I have always kept it on my desktop. I would randomly check whats going on. For my live performance XP laptop it was indispensable as it would tell me it's time to clean things up or remind me I left the battery managment or wireless on.
I too like fireberd have yet to totally decipher Latency Monitor. I am using it on my new W8.1 DAW now. That Hard Paging bar graph just keeps growing as time goes by, but it still tells me everything is OK. I think the other bars are telling me I'm under 100ms so all seems fine.
An interesting ( to some?) note on running DPCLAT latency checker. As an experiment once I thought I'd run it as I re installed a fresh OS and software.
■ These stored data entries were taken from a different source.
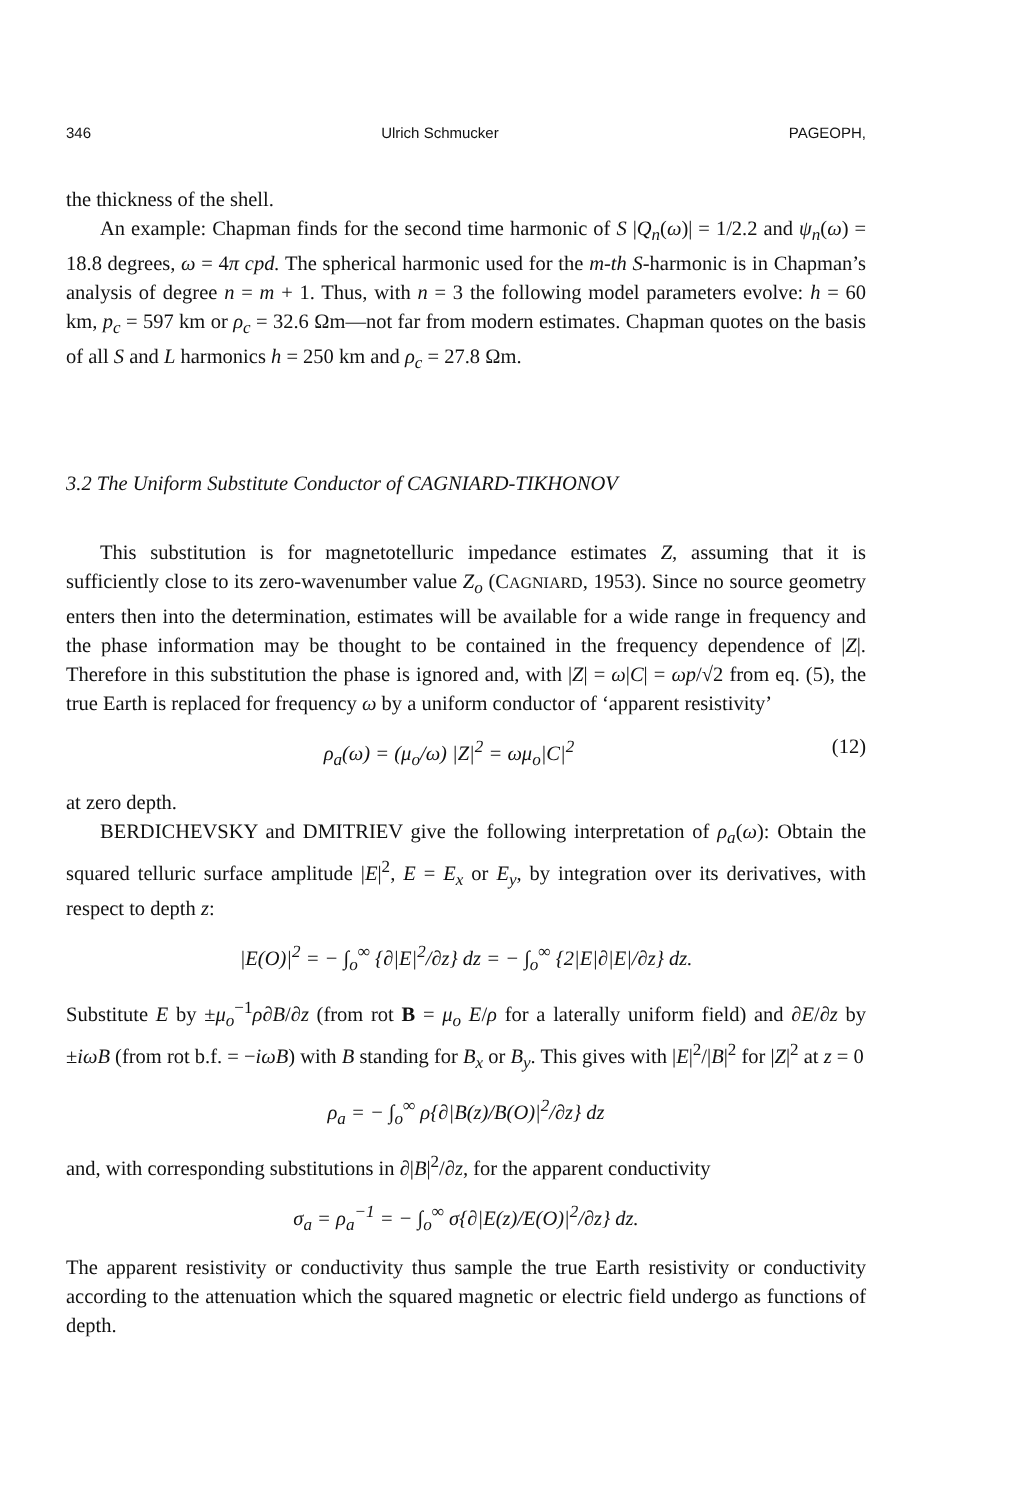346 Ulrich Schmucker PAGEOPH,
the thickness of the shell.
An example: Chapman finds for the second time harmonic of S |Q<sub>n</sub>(ω)| = 1/2.2 and ψ<sub>n</sub>(ω) = 18.8 degrees, ω = 4π cpd. The spherical harmonic used for the m-th S-harmonic is in Chapman’s analysis of degree n = m + 1. Thus, with n = 3 the following model parameters evolve: h = 60 km, p<sub>c</sub> = 597 km or ρ<sub>c</sub> = 32.6 Ωm—not far from modern estimates. Chapman quotes on the basis of all S and L harmonics h = 250 km and ρ<sub>c</sub> = 27.8 Ωm.
3.2 The Uniform Substitute Conductor of CAGNIARD-TIKHONOV
This substitution is for magnetotelluric impedance estimates Z, assuming that it is sufficiently close to its zero-wavenumber value Z<sub>o</sub> (CAGNIARD, 1953). Since no source geometry enters then into the determination, estimates will be available for a wide range in frequency and the phase information may be thought to be contained in the frequency dependence of |Z|. Therefore in this substitution the phase is ignored and, with |Z| = ω|C| = ωp/√2 from eq. (5), the true Earth is replaced for frequency ω by a uniform conductor of ‘apparent resistivity’
ρ<sub>a</sub>(ω) = (μ<sub>o</sub>/ω) |Z|<sup>2</sup> = ωμ<sub>o</sub>|C|<sup>2</sup> (12)
at zero depth.
BERDICHEVSKY and DMITRIEV give the following interpretation of ρ<sub>a</sub>(ω): Obtain the squared telluric surface amplitude |E|<sup>2</sup>, E = E<sub>x</sub> or E<sub>y</sub>, by integration over its derivatives, with respect to depth z:
|E(O)|<sup>2</sup> = − ∫<sub>o</sub><sup>∞</sup> {∂|E|<sup>2</sup>/∂z} dz = − ∫<sub>o</sub><sup>∞</sup> {2|E|∂|E|/∂z} dz.
Substitute E by ±μ<sub>o</sub><sup>−1</sup>ρ∂B/∂z (from rot B = μ<sub>o</sub> E/ρ for a laterally uniform field) and ∂E/∂z by ±iωB (from rot b.f. = −iωB) with B standing for B<sub>x</sub> or B<sub>y</sub>. This gives with |E|<sup>2</sup>/|B|<sup>2</sup> for |Z|<sup>2</sup> at z = 0
ρ<sub>a</sub> = − ∫<sub>o</sub><sup>∞</sup> ρ{∂|B(z)/B(O)|<sup>2</sup>/∂z} dz
and, with corresponding substitutions in ∂|B|<sup>2</sup>/∂z, for the apparent conductivity
σ<sub>a</sub> = ρ<sub>a</sub><sup>−1</sup> = − ∫<sub>o</sub><sup>∞</sup> σ{∂|E(z)/E(O)|<sup>2</sup>/∂z} dz.
The apparent resistivity or conductivity thus sample the true Earth resistivity or conductivity according to the attenuation which the squared magnetic or electric field undergo as functions of depth.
This was a 2004 Acer Laptop.
The first thing I did once Windows XP 32 bit booted was run the DPCLAT.
Processes running 23.
It was under 50ms and steady.
OK, installed the chipset, wi Lan, Lan and video drivers. Hmm, up to 400ms?
Disabled battery management, back to 100ms
Disable Wi Fi back to 50 ms.
Note nothing else was changed from windows default install.
Processes running 26
As I continued to install software I'd leave it running and start it again after re boots
Lots of red and orange Spikes now but of course that's normal when ever you use the CPU.
But when idle it stayed steady at 50-80 ms.
Here's the weird one and if you dig way back in the hardware forum you'll see my screen shots.
Installed my Tascam us1641 drivers and now we are up around 200 ms??
Turn off the Tascam back to 50ms?
What was interesting is this was the behavior on all XP computers. On windows 7 64 bit it only would go up about 20-40 ms.
So to the OP, you can expect a change in the DPCLAT readings as you open and close programs. This is why it's a good idea to test your DPC latency while running your DAW.